A Visit to the Emergency Room

Stabbing pains in my right hip woke me up that Monday morning. I couldn’t stand or walk. I’ve had some pain there before caused by my autoimmune problems and some weird condition called undifferentiated spondyloarthropathy. But the pain I had this morning was 100 times worse. I knew I had to go to the emergency room.

My wife Linda helped me up and got my shoes on. It was too painful to change out of my pajamas, so I left them on, and then she helped me to our car. Every step was painful. At one point, I thought I would pass out from the pain.

I’ve been to ERs before, but this one was the worst. As they wheeled me in in a wheelchair, I saw a woman at the counter weeping. She was saying she had waited too long, that she was in too much pain, that she couldn’t wait any longer for a doctor. The receptionist tried to quiet her, but she couldn’t stop pleading and weeping. Finally, a security guard came and took her away.
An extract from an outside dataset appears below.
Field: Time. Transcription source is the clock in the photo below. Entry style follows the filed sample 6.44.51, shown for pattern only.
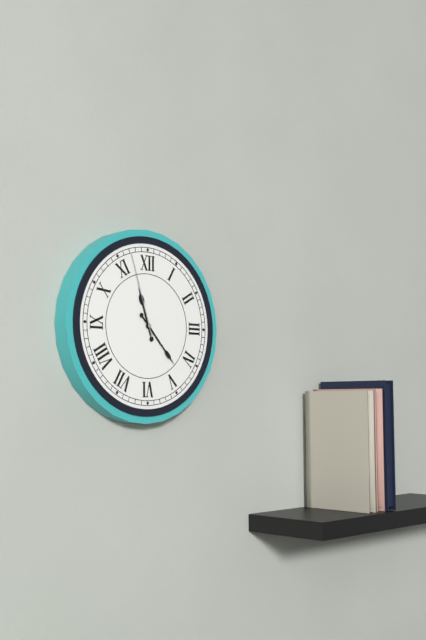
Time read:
11.23.57
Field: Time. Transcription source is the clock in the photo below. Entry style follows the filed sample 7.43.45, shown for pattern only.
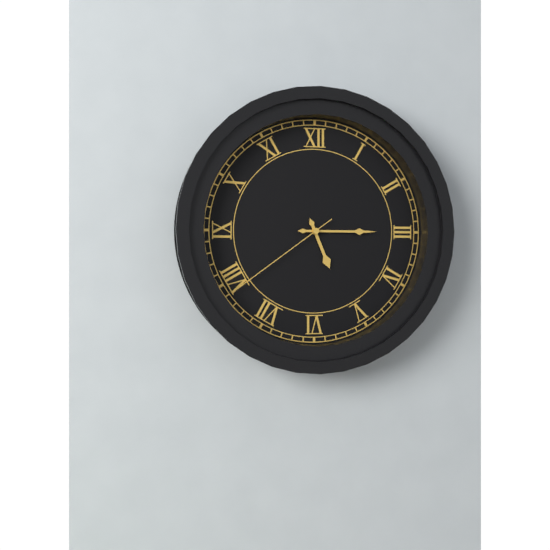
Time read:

But that wasn’t the end of it. Across the aisle from us, a boy sat shaking and groaning. A few feet from him, a woman kept vomiting into a pink dishpan.

Linda and I sat there for 3 hours. Finally we got moved inside, out of the waiting area. Inside, it was worse.

Because the emergency area is so small, we sat in a narrow hallway for another hour. We heard nurses and doctors talking to people about their heart attacks, their drug overdoses, their insurance policies and why they wouldn’t cover anything. In the room across from us, a little girl screamed over and over.

Finally, I saw a doctor. He ordered blood tests and CT scans for me. He hoped they would explain the stabbing pain in my hip. They didn’t. After 5 hours of waiting for the results, we were told I didn’t have cancer, broken bones, or a kidney failure, but the tests didn’t explain my stabbing pain.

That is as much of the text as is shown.